To assist in this endeavor, we’ve put together our largest survey series yet that aims to understand the profile, attitudes, and behavior of club business shoppers. For the first time, we’ve provided a comparative analysis not only between the different clubs but also across different types of businesses.

In our 2019 survey series, we’ve included the following 6 different business types for analysis that comprise the whole of our club business shopper sample:

  1. Food Service/Restaurant
  2. Convenience Stores
  3. Vending/Concession
  4. Corporate Offices
  5. Care Centers
  6. Religious Organizations

These types of businesses are especially relevant for Part 3 of our series. As a sneak peek, we’ve put together some highlights of the entire survey series.
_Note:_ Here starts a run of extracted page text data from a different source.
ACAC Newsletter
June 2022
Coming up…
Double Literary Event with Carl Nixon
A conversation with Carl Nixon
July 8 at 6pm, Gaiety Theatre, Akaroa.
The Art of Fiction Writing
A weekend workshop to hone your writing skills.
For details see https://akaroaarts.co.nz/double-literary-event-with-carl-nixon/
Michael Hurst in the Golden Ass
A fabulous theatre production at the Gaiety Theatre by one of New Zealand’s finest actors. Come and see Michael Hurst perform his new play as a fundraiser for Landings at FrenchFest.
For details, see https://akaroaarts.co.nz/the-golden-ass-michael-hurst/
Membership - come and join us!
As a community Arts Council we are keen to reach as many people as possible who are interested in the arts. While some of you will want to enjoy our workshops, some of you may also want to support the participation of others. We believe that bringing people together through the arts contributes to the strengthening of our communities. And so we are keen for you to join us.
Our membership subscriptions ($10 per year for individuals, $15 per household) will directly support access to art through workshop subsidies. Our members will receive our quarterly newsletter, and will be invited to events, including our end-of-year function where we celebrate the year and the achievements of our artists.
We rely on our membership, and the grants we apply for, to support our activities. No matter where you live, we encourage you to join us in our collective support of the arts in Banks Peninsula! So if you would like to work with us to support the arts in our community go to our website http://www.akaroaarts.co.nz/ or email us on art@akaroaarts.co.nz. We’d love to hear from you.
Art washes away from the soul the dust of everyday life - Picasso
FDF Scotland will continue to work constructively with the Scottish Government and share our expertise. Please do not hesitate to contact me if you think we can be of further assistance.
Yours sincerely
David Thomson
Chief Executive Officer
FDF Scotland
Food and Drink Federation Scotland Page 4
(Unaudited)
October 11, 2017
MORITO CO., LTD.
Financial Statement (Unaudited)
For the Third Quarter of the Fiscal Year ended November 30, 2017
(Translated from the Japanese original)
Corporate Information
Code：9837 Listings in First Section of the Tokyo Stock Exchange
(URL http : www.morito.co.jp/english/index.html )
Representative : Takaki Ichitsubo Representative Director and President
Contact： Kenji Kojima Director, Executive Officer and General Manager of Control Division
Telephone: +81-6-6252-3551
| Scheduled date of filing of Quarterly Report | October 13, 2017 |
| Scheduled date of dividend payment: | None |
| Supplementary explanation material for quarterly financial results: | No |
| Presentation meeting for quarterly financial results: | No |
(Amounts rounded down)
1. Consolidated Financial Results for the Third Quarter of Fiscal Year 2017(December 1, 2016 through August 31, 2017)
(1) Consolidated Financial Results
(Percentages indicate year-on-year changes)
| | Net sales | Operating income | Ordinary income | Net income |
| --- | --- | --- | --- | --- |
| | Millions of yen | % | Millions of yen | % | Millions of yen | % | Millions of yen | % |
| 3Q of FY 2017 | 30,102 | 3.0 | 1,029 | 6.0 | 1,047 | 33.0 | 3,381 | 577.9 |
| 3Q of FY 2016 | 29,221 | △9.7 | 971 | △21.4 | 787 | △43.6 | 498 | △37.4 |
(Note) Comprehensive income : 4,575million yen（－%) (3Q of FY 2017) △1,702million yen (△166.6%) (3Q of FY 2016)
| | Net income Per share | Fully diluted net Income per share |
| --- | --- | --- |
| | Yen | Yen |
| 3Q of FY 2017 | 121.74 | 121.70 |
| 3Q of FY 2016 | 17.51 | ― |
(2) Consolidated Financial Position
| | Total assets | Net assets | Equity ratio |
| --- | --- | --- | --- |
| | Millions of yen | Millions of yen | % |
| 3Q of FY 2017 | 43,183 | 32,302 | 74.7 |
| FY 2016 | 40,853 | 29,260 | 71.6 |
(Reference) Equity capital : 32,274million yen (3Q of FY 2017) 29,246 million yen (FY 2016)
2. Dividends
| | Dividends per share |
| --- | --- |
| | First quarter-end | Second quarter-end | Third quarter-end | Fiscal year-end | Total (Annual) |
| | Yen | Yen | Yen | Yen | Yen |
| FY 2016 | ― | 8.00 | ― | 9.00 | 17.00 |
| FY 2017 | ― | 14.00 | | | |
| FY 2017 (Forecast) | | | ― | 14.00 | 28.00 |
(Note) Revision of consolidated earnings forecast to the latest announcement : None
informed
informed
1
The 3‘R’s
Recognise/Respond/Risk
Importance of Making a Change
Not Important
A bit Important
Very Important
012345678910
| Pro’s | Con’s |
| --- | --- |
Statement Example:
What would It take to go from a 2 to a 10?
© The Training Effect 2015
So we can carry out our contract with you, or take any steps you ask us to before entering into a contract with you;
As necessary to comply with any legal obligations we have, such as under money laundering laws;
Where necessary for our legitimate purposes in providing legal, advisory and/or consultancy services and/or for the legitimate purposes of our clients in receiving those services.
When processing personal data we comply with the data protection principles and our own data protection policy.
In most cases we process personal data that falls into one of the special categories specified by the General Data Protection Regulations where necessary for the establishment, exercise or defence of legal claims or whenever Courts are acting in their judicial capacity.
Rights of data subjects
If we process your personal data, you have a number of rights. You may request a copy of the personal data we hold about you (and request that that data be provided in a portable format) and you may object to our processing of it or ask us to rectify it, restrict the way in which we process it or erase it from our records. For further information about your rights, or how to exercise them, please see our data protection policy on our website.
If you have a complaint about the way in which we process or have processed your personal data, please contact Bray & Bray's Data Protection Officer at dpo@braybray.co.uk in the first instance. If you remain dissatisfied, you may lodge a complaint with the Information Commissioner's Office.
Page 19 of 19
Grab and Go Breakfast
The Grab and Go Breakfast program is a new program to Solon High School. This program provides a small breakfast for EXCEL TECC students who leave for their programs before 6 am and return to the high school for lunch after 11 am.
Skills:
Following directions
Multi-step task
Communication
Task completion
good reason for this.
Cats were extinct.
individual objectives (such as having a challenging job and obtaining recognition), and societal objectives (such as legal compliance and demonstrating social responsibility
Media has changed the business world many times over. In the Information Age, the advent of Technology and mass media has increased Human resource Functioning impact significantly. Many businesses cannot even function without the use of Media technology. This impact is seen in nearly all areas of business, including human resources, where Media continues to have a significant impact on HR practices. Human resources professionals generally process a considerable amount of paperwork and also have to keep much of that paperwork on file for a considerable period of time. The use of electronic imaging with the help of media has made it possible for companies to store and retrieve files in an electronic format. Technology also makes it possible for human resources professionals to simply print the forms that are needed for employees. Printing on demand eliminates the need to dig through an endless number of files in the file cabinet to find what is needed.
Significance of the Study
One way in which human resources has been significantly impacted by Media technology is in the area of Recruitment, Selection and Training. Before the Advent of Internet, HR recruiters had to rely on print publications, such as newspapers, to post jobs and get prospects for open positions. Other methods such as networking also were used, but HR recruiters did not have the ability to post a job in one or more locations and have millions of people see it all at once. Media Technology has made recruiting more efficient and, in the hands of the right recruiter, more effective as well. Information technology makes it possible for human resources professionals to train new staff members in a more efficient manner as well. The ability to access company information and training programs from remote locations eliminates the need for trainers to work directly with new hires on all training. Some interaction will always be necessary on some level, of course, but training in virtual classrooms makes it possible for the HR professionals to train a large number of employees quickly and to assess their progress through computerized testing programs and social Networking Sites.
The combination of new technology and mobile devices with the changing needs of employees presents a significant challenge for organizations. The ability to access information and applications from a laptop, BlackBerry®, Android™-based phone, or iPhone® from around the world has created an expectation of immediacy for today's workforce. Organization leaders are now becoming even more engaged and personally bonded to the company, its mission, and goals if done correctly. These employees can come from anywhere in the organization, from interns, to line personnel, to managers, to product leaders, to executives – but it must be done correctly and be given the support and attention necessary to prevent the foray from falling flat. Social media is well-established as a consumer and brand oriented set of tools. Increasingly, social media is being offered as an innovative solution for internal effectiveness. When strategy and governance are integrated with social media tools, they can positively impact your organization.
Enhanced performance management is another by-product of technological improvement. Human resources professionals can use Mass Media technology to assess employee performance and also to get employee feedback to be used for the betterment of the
In our survey series, these insights are contextualized to help drive growth and to guide your journey into a new B2B future at club. Over the next two days, we’ll be launching all three of the reports. Click below to access the full executive summaries and results of all reports as they become available.

Below are some high-level takeaways from the series that apply broadly to most vendors.

Drive new white space opportunity with highly engaged business shoppers. These shoppers’ renewal rates and significant club spend hold opportunity for brands that meet their needs. Consider business shopper needs in your plans to grow sales.

Leverage your presence across the club and in services. Business shoppers frequently buy from multiple categories for multiple purposes (such as personal use) and use multiple services. Coordinate with complementary brands and vendors across the box to provide bundled solutions that excel at meeting specific but holistic needs better than your existing products can service.

Curate your assortment and maximize value. Optimize your offer constantly to match shoppers’ demands for relevance/value.

Tailor an online assortment and rewards strategy to business shoppers. Business shoppers not only buy significant volumes at club, but many also like to buy online. Build an online assortment strategy that takes advantage of the endless aisle to stock the pack sizes, resale packaging, and bulk value appeals ideal for business shoppers.

Provide business shoppers with consistent value and a reliable assortment. Club business shoppers want value and reliability over a treasure hunt experience. Improve the value on high-performing items rather than replace them outright. Negotiate longer planning cycles with your buyer for business items, allowing business shoppers to build regular routines around much-needed merchandise.

Coordinate internal retail accounts to prevent cannibalization. Club shoppers do not always see their club as the best destination for their business needs. Ensure that your Amazon and Costco accounts and your Sam’s Club and Walmart accounts are working in tandem to provide business shopper value, rather than only stealing share from each other.